▶ **EXERCISE INSTRUCTIONS**
Rewrite the text lines of all the records below as a numbered list, skipping blank lines. Leave the pictures out of your answer.

[Stored data]
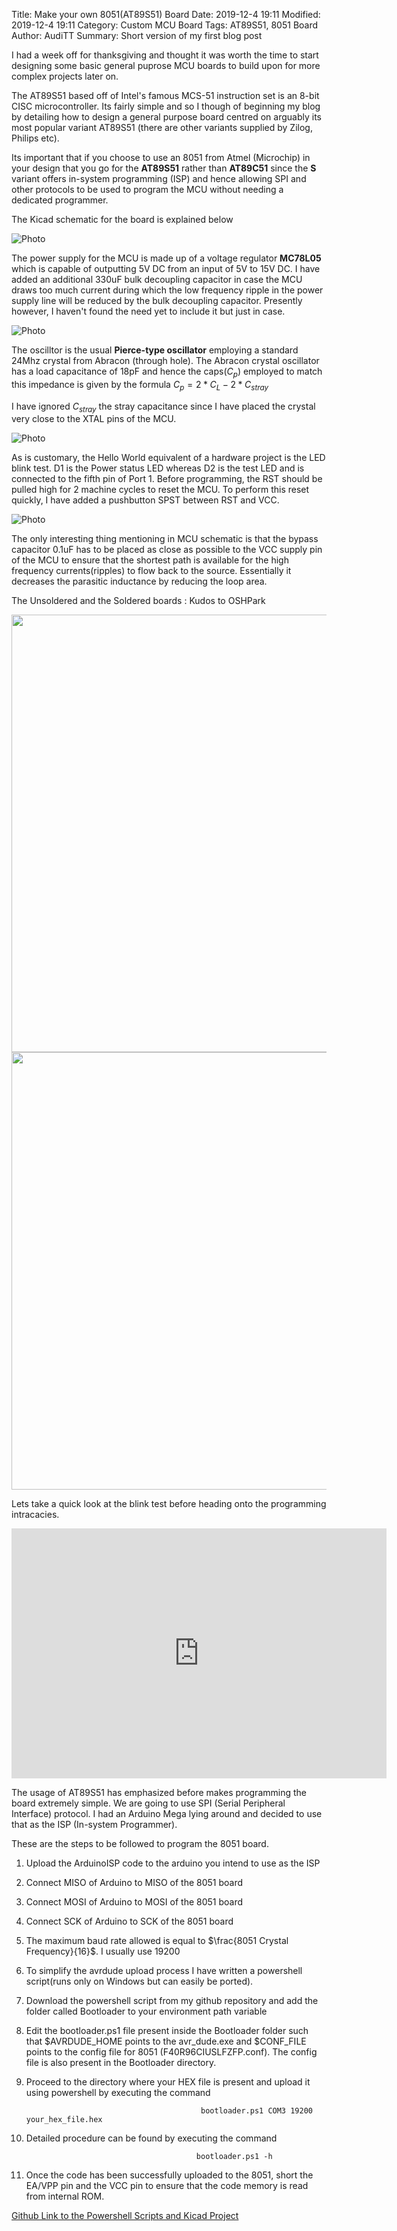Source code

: Title: Make your own 8051(AT89S51) Board
Date: 2019-12-4 19:11
Modified: 2019-12-4 19:11
Category: Custom MCU Board
Tags: AT89S51, 8051 Board
Author: AudiTT
Summary: Short version of my first blog post

I had a week off for thanksgiving and thought it was worth the time to start designing some basic general puprose MCU boards
to build upon for more complex projects later on.

The AT89S51 based off of Intel's famous MCS-51 instruction set is an 8-bit CISC microcontroller. Its fairly simple and so I
though of beginning my blog by detailing how to design a general purpose board centred on arguably its most popular variant 
AT89S51 (there are other variants supplied by Zilog, Philips etc).

Its important that if you choose to use an 8051 from Atmel (Microchip) in your design that you go for the **AT89S51** rather
than **AT89C51** since the **S** variant offers in-system programming (ISP) and hence allowing SPI and other protocols to be used 
to program the MCU without needing a dedicated programmer. 

The Kicad schematic for the board is explained below

![Photo]({attach}PowerSupply.PNG)

The power supply for the MCU is made up of a voltage regulator **MC78L05** which is capable of outputting 5V DC from an input
of 5V to 15V DC. I have added an additional 330uF bulk decoupling capacitor in case the MCU draws too much current during which
the low frequency ripple in the power supply line will be reduced by the bulk decoupling capacitor. Presently however, I haven't
found the need yet to include it but just in case.



![Photo]({attach}Crystal.PNG)

The oscilltor is the usual **Pierce-type oscillator** employing a standard 24Mhz crystal from Abracon (through hole). The Abracon crystal
oscillator has a load capacitance of 18pF and hence the caps($C_p$) employed to match this impedance is given by the formula
$C_p = 2 * C_L - 2 * C_{stray}$

I have ignored $C_{stray}$ the stray capacitance since I have placed the crystal very close to the XTAL pins of the MCU.


![Photo]({attach}TestLED.PNG)

As is customary, the Hello World equivalent of a hardware project is the LED blink test. D1 is the Power status LED whereas D2 is the test LED
and is connected to the fifth pin of Port 1. Before programming, the RST should be pulled high for 2 machine cycles to reset the MCU. To perform
this reset quickly, I have added a pushbutton SPST between RST and VCC.


![Photo]({attach}MCU.PNG)

The only interesting thing mentioning in MCU schematic is that the bypass capacitor 0.1uF has to be placed as close as possible to the VCC supply
pin of the MCU to ensure that the shortest path is available for the high frequency currents(ripples) to flow back to the source.
Essentially it decreases the parasitic inductance by reducing the loop area.


The Unsoldered and the Soldered boards : Kudos to OSHPark 


<img src="/images/UnSoldered.jpg" width="700" height="700" />    <img src="/images/Soldered.jpg" width="700" height="700" />


Lets take a quick look at the blink test before heading onto the programming intracacies.

<iframe src="http://www.youtube.com/embed/fNMvQsAE2kg"
   width="600" height="400" frameborder="0" allowfullscreen>
</iframe>


The usage of AT89S51 has emphasized before makes programming the board extremely simple. We are going to use SPI (Serial Peripheral Interface)
protocol. I had an Arduino Mega lying around and decided to use that as the ISP (In-system Programmer).

These are the steps to be followed to program the 8051 board.

1. Upload the ArduinoISP code to the arduino you intend to use as the ISP

2. Connect MISO of Arduino to MISO of the 8051 board

3. Connect MOSI of Arduino to MOSI of the 8051 board

4. Connect SCK of Arduino to SCK of the 8051 board

5. The maximum baud rate allowed is equal to $\frac{8051 Crystal Frequency}{16}$. I usually use 19200

6. To simplify the avrdude upload process I have written a powershell script(runs only on Windows but can easily be ported).

7. Download the powershell script from my github repository and add the folder called Bootloader to your environment path variable

8. Edit the bootloader.ps1 file present inside the Bootloader folder such that $AVRDUDE_HOME points to the avr_dude.exe and $CONF_FILE points to 
   the config file for 8051 (F40R96CIUSLFZFP.conf). The config file is also present in the Bootloader directory.

9. Proceed to the directory where your HEX file is present and upload it using powershell by executing the command 

                                              bootloader.ps1 COM3 19200 your_hex_file.hex

10. Detailed procedure can be found by executing the command

                                              bootloader.ps1 -h

11. Once the code has been successfully uploaded to the 8051, short the EA/VPP pin and the VCC pin to ensure that the code memory is read from internal
    ROM.



<a href="https://github.com/1sand0s/AT89S51-8051-General-Purpose-Board">Github Link to the Powershell Scripts and Kicad Project</a>




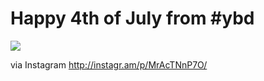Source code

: Happy 4th of July from #ybd
===========================

![](http://distilleryimage2.s3.amazonaws.com/ed32bdf0c61411e19b0622000a1e8a4f_7.jpg)  

via Instagram http://instagr.am/p/MrAcTNnP7O/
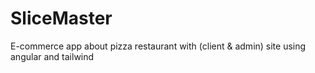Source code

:# SliceMaster
E-commerce app about pizza restaurant with (client & admin) site using angular and tailwind
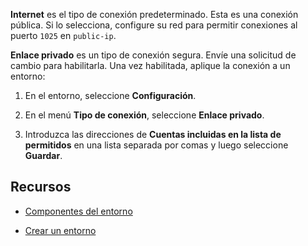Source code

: **Internet** es el tipo de conexión predeterminado. Esta es una conexión pública. Si lo selecciona, configure su red para permitir conexiones al puerto `1025` en `public-ip`.

**Enlace privado** es un tipo de conexión segura. Envíe una solicitud de cambio para habilitarla. Una vez habilitada, aplique la conexión a un entorno:

1.  En el entorno, seleccione **Configuración**.

2.  En el menú **Tipo de conexión**, seleccione **Enlace privado**.

3.  Introduzca las direcciones de **Cuentas incluidas en la lista de permitidos** en una lista separada por comas y luego seleccione **Guardar**.

Recursos
--------

-   [Componentes del entorno](nmr1658424425362.md)

-   [Crear un entorno](qiv1640281527006.md)
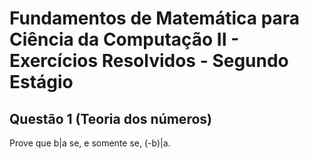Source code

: # Fundamentos de Matemática para Ciência da Computação II - Exercícios Resolvidos - Segundo Estágio

## Questão 1 (Teoria dos números)
Prove que b|a se, e somente se, (-b)|a.

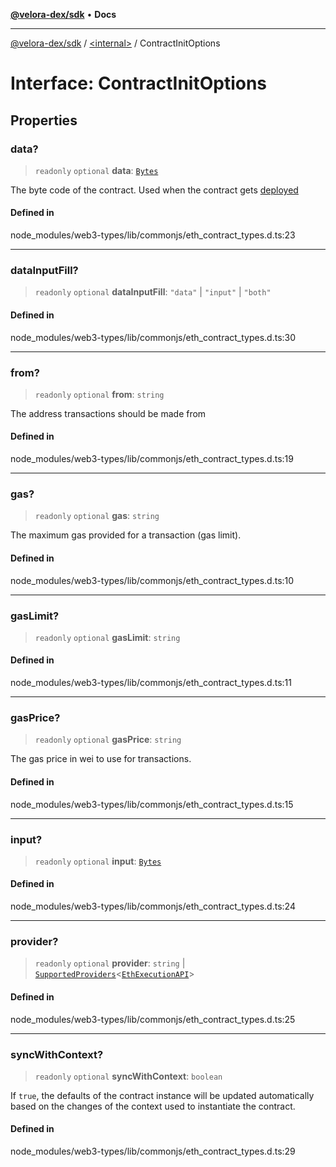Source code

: [**@velora-dex/sdk**](../../README.md) • **Docs**

***

[@velora-dex/sdk](../../globals.md) / [\<internal\>](../README.md) / ContractInitOptions

# Interface: ContractInitOptions

## Properties

### data?

> `readonly` `optional` **data**: [`Bytes`](../type-aliases/Bytes.md)

The byte code of the contract. Used when the contract gets [deployed](../classes/Contract.md#deploy)

#### Defined in

node\_modules/web3-types/lib/commonjs/eth\_contract\_types.d.ts:23

***

### dataInputFill?

> `readonly` `optional` **dataInputFill**: `"data"` \| `"input"` \| `"both"`

#### Defined in

node\_modules/web3-types/lib/commonjs/eth\_contract\_types.d.ts:30

***

### from?

> `readonly` `optional` **from**: `string`

The address transactions should be made from

#### Defined in

node\_modules/web3-types/lib/commonjs/eth\_contract\_types.d.ts:19

***

### gas?

> `readonly` `optional` **gas**: `string`

The maximum gas provided for a transaction (gas limit).

#### Defined in

node\_modules/web3-types/lib/commonjs/eth\_contract\_types.d.ts:10

***

### gasLimit?

> `readonly` `optional` **gasLimit**: `string`

#### Defined in

node\_modules/web3-types/lib/commonjs/eth\_contract\_types.d.ts:11

***

### gasPrice?

> `readonly` `optional` **gasPrice**: `string`

The gas price in wei to use for transactions.

#### Defined in

node\_modules/web3-types/lib/commonjs/eth\_contract\_types.d.ts:15

***

### input?

> `readonly` `optional` **input**: [`Bytes`](../type-aliases/Bytes.md)

#### Defined in

node\_modules/web3-types/lib/commonjs/eth\_contract\_types.d.ts:24

***

### provider?

> `readonly` `optional` **provider**: `string` \| [`SupportedProviders`](../type-aliases/SupportedProviders.md)\<[`EthExecutionAPI`](../type-aliases/EthExecutionAPI.md)\>

#### Defined in

node\_modules/web3-types/lib/commonjs/eth\_contract\_types.d.ts:25

***

### syncWithContext?

> `readonly` `optional` **syncWithContext**: `boolean`

If `true`, the defaults of the contract instance will be updated automatically based on the changes of the context used to instantiate the contract.

#### Defined in

node\_modules/web3-types/lib/commonjs/eth\_contract\_types.d.ts:29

▶ **YOUR SOLUTION**
1. Source code
2. : Title: Make your own 8051(AT89S51) Board
3. Date: 2019-12-4 19:11
4. Modified: 2019-12-4 19:11
5. Category: Custom MCU Board
6. Tags: AT89S51, 8051 Board
7. Author: AudiTT
8. Summary: Short version of my first blog post
9. I had a week off for thanksgiving and thought it was worth the time to start designing some basic general puprose MCU boards
10. to build upon for more complex projects later on.
11. The AT89S51 based off of Intel's famous MCS-51 instruction set is an 8-bit CISC microcontroller. Its fairly simple and so I
12. though of beginning my blog by detailing how to design a general purpose board centred on arguably its most popular variant 
13. AT89S51 (there are other variants supplied by Zilog, Philips etc).
14. Its important that if you choose to use an 8051 from Atmel (Microchip) in your design that you go for the **AT89S51** rather
15. than **AT89C51** since the **S** variant offers in-system programming (ISP) and hence allowing SPI and other protocols to be used 
16. to program the MCU without needing a dedicated programmer. 
17. The Kicad schematic for the board is explained below
18. ![Photo]({attach}PowerSupply.PNG)
19. The power supply for the MCU is made up of a voltage regulator **MC78L05** which is capable of outputting 5V DC from an input
20. of 5V to 15V DC. I have added an additional 330uF bulk decoupling capacitor in case the MCU draws too much current during which
21. the low frequency ripple in the power supply line will be reduced by the bulk decoupling capacitor. Presently however, I haven't
22. found the need yet to include it but just in case.
23. ![Photo]({attach}Crystal.PNG)
24. The oscilltor is the usual **Pierce-type oscillator** employing a standard 24Mhz crystal from Abracon (through hole). The Abracon crystal
25. oscillator has a load capacitance of 18pF and hence the caps($C_p$) employed to match this impedance is given by the formula
26. $C_p = 2 * C_L - 2 * C_{stray}$
27. I have ignored $C_{stray}$ the stray capacitance since I have placed the crystal very close to the XTAL pins of the MCU.
28. ![Photo]({attach}TestLED.PNG)
29. As is customary, the Hello World equivalent of a hardware project is the LED blink test. D1 is the Power status LED whereas D2 is the test LED
30. and is connected to the fifth pin of Port 1. Before programming, the RST should be pulled high for 2 machine cycles to reset the MCU. To perform
31. this reset quickly, I have added a pushbutton SPST between RST and VCC.
32. ![Photo]({attach}MCU.PNG)
33. The only interesting thing mentioning in MCU schematic is that the bypass capacitor 0.1uF has to be placed as close as possible to the VCC supply
34. pin of the MCU to ensure that the shortest path is available for the high frequency currents(ripples) to flow back to the source.
35. Essentially it decreases the parasitic inductance by reducing the loop area.
36. The Unsoldered and the Soldered boards : Kudos to OSHPark 
37. <img src="/images/UnSoldered.jpg" width="700" height="700" />    <img src="/images/Soldered.jpg" width="700" height="700" />
38. Lets take a quick look at the blink test before heading onto the programming intracacies.
39. <iframe src="http://www.youtube.com/embed/fNMvQsAE2kg"
40.    width="600" height="400" frameborder="0" allowfullscreen>
41. </iframe>
42. The usage of AT89S51 has emphasized before makes programming the board extremely simple. We are going to use SPI (Serial Peripheral Interface)
43. protocol. I had an Arduino Mega lying around and decided to use that as the ISP (In-system Programmer).
44. These are the steps to be followed to program the 8051 board.
45. 1. Upload the ArduinoISP code to the arduino you intend to use as the ISP
46. 2. Connect MISO of Arduino to MISO of the 8051 board
47. 3. Connect MOSI of Arduino to MOSI of the 8051 board
48. 4. Connect SCK of Arduino to SCK of the 8051 board
49. 5. The maximum baud rate allowed is equal to $\frac{8051 Crystal Frequency}{16}$. I usually use 19200
50. 6. To simplify the avrdude upload process I have written a powershell script(runs only on Windows but can easily be ported).
51. 7. Download the powershell script from my github repository and add the folder called Bootloader to your environment path variable
52. 8. Edit the bootloader.ps1 file present inside the Bootloader folder such that $AVRDUDE_HOME points to the avr_dude.exe and $CONF_FILE points to 
53.    the config file for 8051 (F40R96CIUSLFZFP.conf). The config file is also present in the Bootloader directory.
54. 9. Proceed to the directory where your HEX file is present and upload it using powershell by executing the command 
55.                                               bootloader.ps1 COM3 19200 your_hex_file.hex
56. 10. Detailed procedure can be found by executing the command
57.                                               bootloader.ps1 -h
58. 11. Once the code has been successfully uploaded to the 8051, short the EA/VPP pin and the VCC pin to ensure that the code memory is read from internal
59.     ROM.
60. <a href="https://github.com/1sand0s/AT89S51-8051-General-Purpose-Board">Github Link to the Powershell Scripts and Kicad Project</a>
61. Source code
62. : Happy 4th of July from #ybd
63. ===========================
64. ![](http://distilleryimage2.s3.amazonaws.com/ed32bdf0c61411e19b0622000a1e8a4f_7.jpg)  
65. via Instagram http://instagr.am/p/MrAcTNnP7O/
66. Source code
67. :# SliceMaster
68. E-commerce app about pizza restaurant with (client & admin) site using angular and tailwind
69. Source code
70. : **Internet** es el tipo de conexión predeterminado. Esta es una conexión pública. Si lo selecciona, configure su red para permitir conexiones al puerto `1025` en `public-ip`.
71. **Enlace privado** es un tipo de conexión segura. Envíe una solicitud de cambio para habilitarla. Una vez habilitada, aplique la conexión a un entorno:
72. 1.  En el entorno, seleccione **Configuración**.
73. 2.  En el menú **Tipo de conexión**, seleccione **Enlace privado**.
74. 3.  Introduzca las direcciones de **Cuentas incluidas en la lista de permitidos** en una lista separada por comas y luego seleccione **Guardar**.
75. Recursos
76. --------
77. -   [Componentes del entorno](nmr1658424425362.md)
78. -   [Crear un entorno](qiv1640281527006.md)
79. Source code
80. : # Fundamentos de Matemática para Ciência da Computação II - Exercícios Resolvidos - Segundo Estágio
81. ## Questão 1 (Teoria dos números)
82. Prove que b|a se, e somente se, (-b)|a.
83. Source code
84. : [**@velora-dex/sdk**](../../README.md) • **Docs**
85. ***
86. [@velora-dex/sdk](../../globals.md) / [\<internal\>](../README.md) / ContractInitOptions
87. # Interface: ContractInitOptions
88. ## Properties
89. ### data?
90. > `readonly` `optional` **data**: [`Bytes`](../type-aliases/Bytes.md)
91. The byte code of the contract. Used when the contract gets [deployed](../classes/Contract.md#deploy)
92. #### Defined in
93. node\_modules/web3-types/lib/commonjs/eth\_contract\_types.d.ts:23
94. ***
95. ### dataInputFill?
96. > `readonly` `optional` **dataInputFill**: `"data"` \| `"input"` \| `"both"`
97. #### Defined in
98. node\_modules/web3-types/lib/commonjs/eth\_contract\_types.d.ts:30
99. ***
100. ### from?
101. > `readonly` `optional` **from**: `string`
102. The address transactions should be made from
103. #### Defined in
104. node\_modules/web3-types/lib/commonjs/eth\_contract\_types.d.ts:19
105. ***
106. ### gas?
107. > `readonly` `optional` **gas**: `string`
108. The maximum gas provided for a transaction (gas limit).
109. #### Defined in
110. node\_modules/web3-types/lib/commonjs/eth\_contract\_types.d.ts:10
111. ***
112. ### gasLimit?
113. > `readonly` `optional` **gasLimit**: `string`
114. #### Defined in
115. node\_modules/web3-types/lib/commonjs/eth\_contract\_types.d.ts:11
116. ***
117. ### gasPrice?
118. > `readonly` `optional` **gasPrice**: `string`
119. The gas price in wei to use for transactions.
120. #### Defined in
121. node\_modules/web3-types/lib/commonjs/eth\_contract\_types.d.ts:15
122. ***
123. ### input?
124. > `readonly` `optional` **input**: [`Bytes`](../type-aliases/Bytes.md)
125. #### Defined in
126. node\_modules/web3-types/lib/commonjs/eth\_contract\_types.d.ts:24
127. ***
128. ### provider?
129. > `readonly` `optional` **provider**: `string` \| [`SupportedProviders`](../type-aliases/SupportedProviders.md)\<[`EthExecutionAPI`](../type-aliases/EthExecutionAPI.md)\>
130. #### Defined in
131. node\_modules/web3-types/lib/commonjs/eth\_contract\_types.d.ts:25
132. ***
133. ### syncWithContext?
134. > `readonly` `optional` **syncWithContext**: `boolean`
135. If `true`, the defaults of the contract instance will be updated automatically based on the changes of the context used to instantiate the contract.
136. #### Defined in
137. node\_modules/web3-types/lib/commonjs/eth\_contract\_types.d.ts:29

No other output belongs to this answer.